A newer type of meningococcal vaccine called MenB (which protects against a type of meningococcal bacterium not covered by the older vaccine) may be given to teens and young adults at the discretion of their doctor. It's recommended that kids 10 and older who are at higher risk for meningococcal disease (those with immune system disorders, or who live in or travel to countries where the disease is common) get the MenB vaccine in addition to the meningococcal conjugate vaccine.

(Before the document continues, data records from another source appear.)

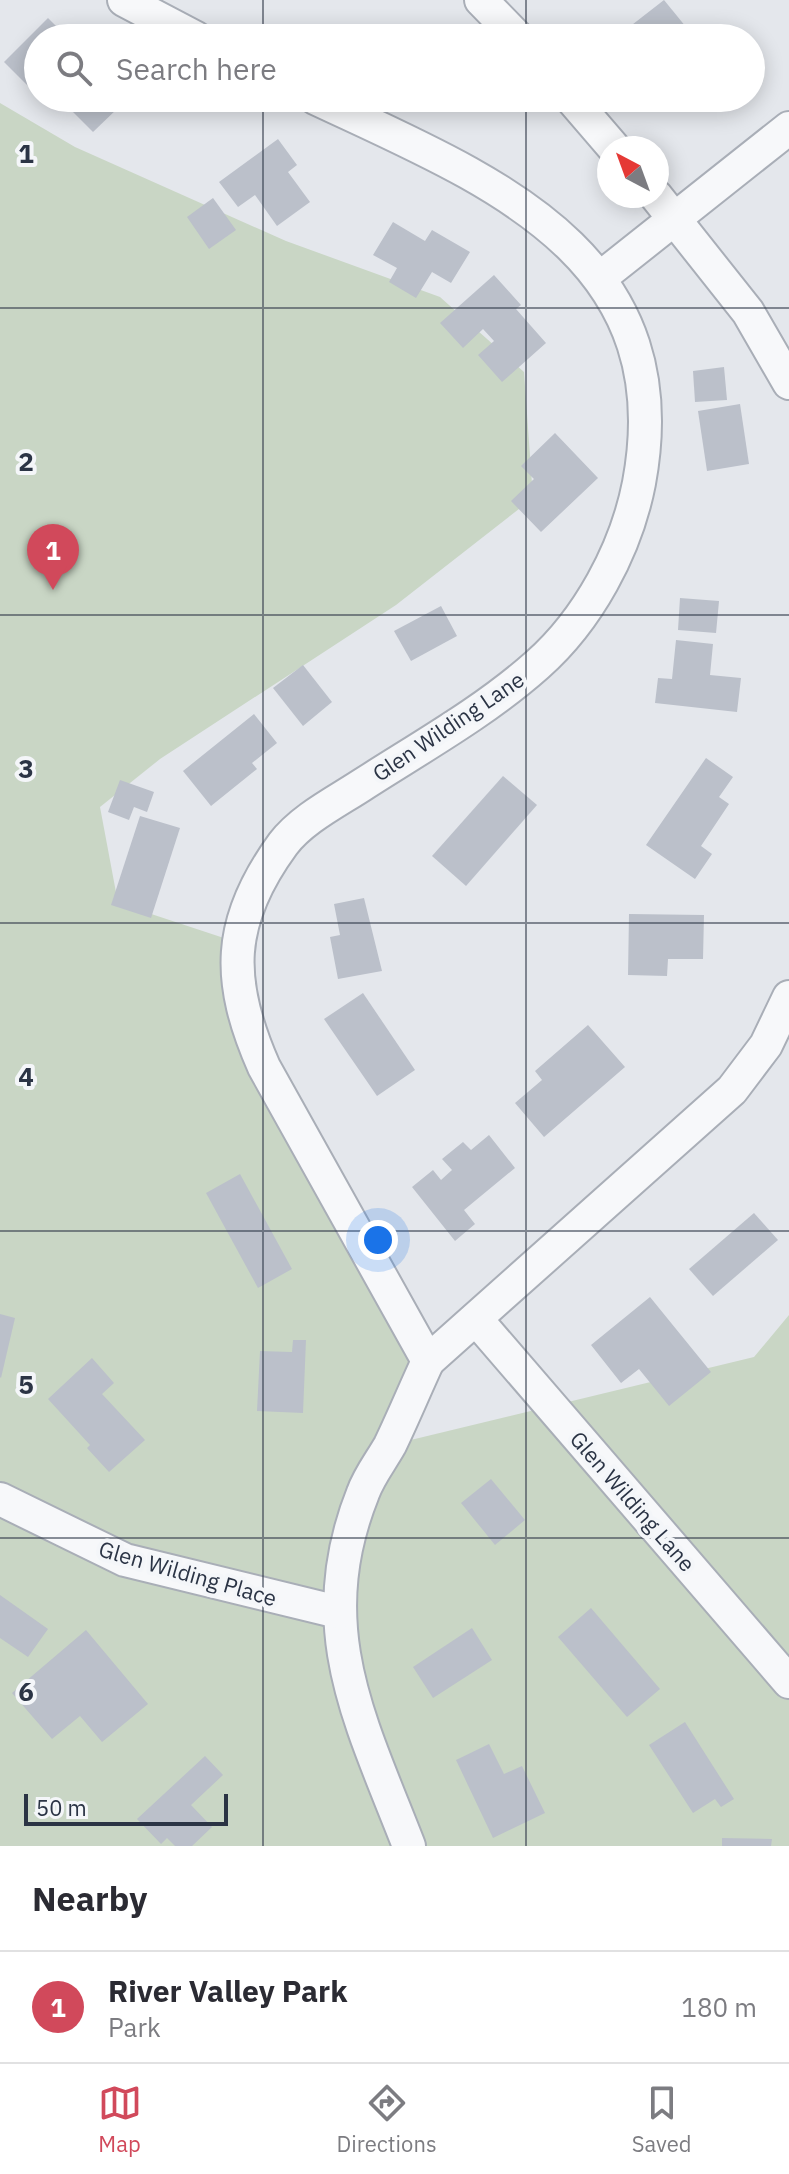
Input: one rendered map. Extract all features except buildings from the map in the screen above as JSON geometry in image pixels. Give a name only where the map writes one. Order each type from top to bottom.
[{"type":"street","points":[[124,0],[169,24]]},
{"type":"street","points":[[481,0],[504,24]]},
{"type":"street","name":"Glen Wilding Lane","points":[[344,112],[456,165],[526,208],[564,237],[600,278],[620,313],[646,403],[645,450],[636,500],[615,559],[581,614],[539,664],[488,704],[324,809],[286,840],[259,880],[242,925],[235,974],[244,1022],[264,1067],[428,1361]]},
{"type":"street","points":[[583,112],[604,136]]},
{"type":"street","points":[[669,204],[789,128]]},
{"type":"street","points":[[600,278],[664,208]]},
{"type":"street","points":[[666,208],[748,312],[789,383]]},
{"type":"street","points":[[409,1846],[353,1701],[340,1649],[338,1612],[346,1543],[363,1491],[390,1445],[428,1361],[732,1090],[766,1045],[789,997]]},
{"type":"street","name":"Glen Wilding Lane","points":[[476,1319],[789,1682]]},
{"type":"street","name":"Glen Wilding Place","points":[[0,1499],[125,1560],[338,1612]]},
{"type":"green space","points":[[0,103],[75,147],[286,241],[440,297],[524,372],[533,498],[396,605],[160,759],[100,807],[118,903],[239,943],[300,1132],[428,1361],[390,1445],[754,1357],[789,1315],[789,1846],[0,1846]]},
{"type":"place","name":"River Valley Park","points":[[53,590]]}]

Many of the bacteria and viruses responsible for meningitis are fairly common, so good hygiene is an important way to prevent infection. Kids should wash their hands well and often, particularly before eating and after using the bathroom. Avoiding close contact with someone who is obviously ill and not sharing food, drinks, or eating utensils also can help stop the spread of germs.

In some cases, doctors may give antibiotics to anyone who has been in close contact with a person who has bacterial meningitis to help prevent infection.

When to Call the Doctor

Get medical care right away if you think that your child has meningitis or you see symptoms such as vomiting, headache, lethargy or confusion, neck stiffness, rash, and fever. A baby who has a fever, is irritable, and isn't feeding well also should be seen right away by a doctor.

If your child has been near someone who has meningitis (for example, in a childcare center or a college dorm), call your doctor to ask whether preventive medicine is recommended.